===== Information provided =====

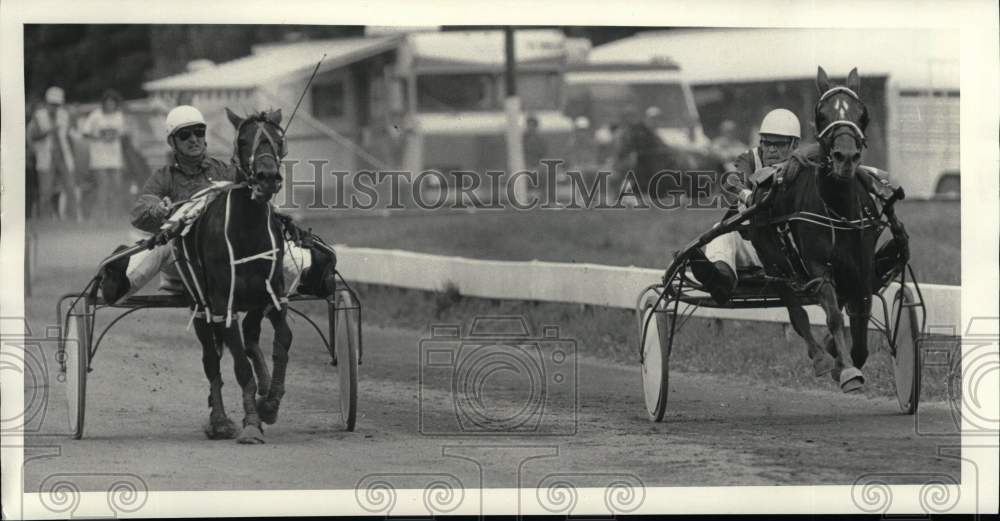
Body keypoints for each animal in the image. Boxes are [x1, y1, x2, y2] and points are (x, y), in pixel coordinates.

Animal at [174, 107, 298, 440]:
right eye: (243, 141)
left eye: (279, 140)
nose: (267, 177)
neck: (248, 231)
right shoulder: (222, 304)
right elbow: (239, 366)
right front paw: (252, 422)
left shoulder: (272, 293)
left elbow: (282, 341)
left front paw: (270, 403)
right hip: (199, 306)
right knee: (212, 360)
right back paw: (219, 421)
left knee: (252, 337)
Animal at [748, 67, 880, 392]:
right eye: (821, 115)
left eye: (863, 114)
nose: (846, 157)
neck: (838, 212)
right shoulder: (818, 268)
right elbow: (832, 315)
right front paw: (845, 369)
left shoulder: (862, 268)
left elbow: (861, 320)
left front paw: (844, 355)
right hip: (775, 263)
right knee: (797, 313)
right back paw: (821, 357)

=====

▸ **About this exercise**: Without including any picture, set down every line above exactly as it stands.

▸ **Answer to this problem**:
Body keypoints for each animal in the image. Boxes are [x1, y1, x2, y2] and points are (x, y), in pixel coordinates.

Animal at [174, 107, 298, 440]:
right eye: (243, 141)
left eye: (279, 140)
nose: (267, 177)
neck: (248, 231)
right shoulder: (222, 304)
right elbow: (239, 366)
right front paw: (252, 422)
left shoulder: (272, 293)
left elbow: (282, 341)
left front paw: (270, 403)
right hip: (199, 306)
right knee: (212, 360)
right back paw: (219, 421)
left knee: (252, 337)
Animal at [748, 67, 880, 392]:
right eye: (821, 115)
left eye: (863, 114)
nose: (846, 157)
neck: (838, 212)
right shoulder: (818, 268)
right elbow: (832, 315)
right front paw: (845, 369)
left shoulder: (862, 268)
left elbow: (861, 320)
left front paw: (844, 355)
right hip: (775, 263)
right knee: (797, 313)
right back paw: (821, 357)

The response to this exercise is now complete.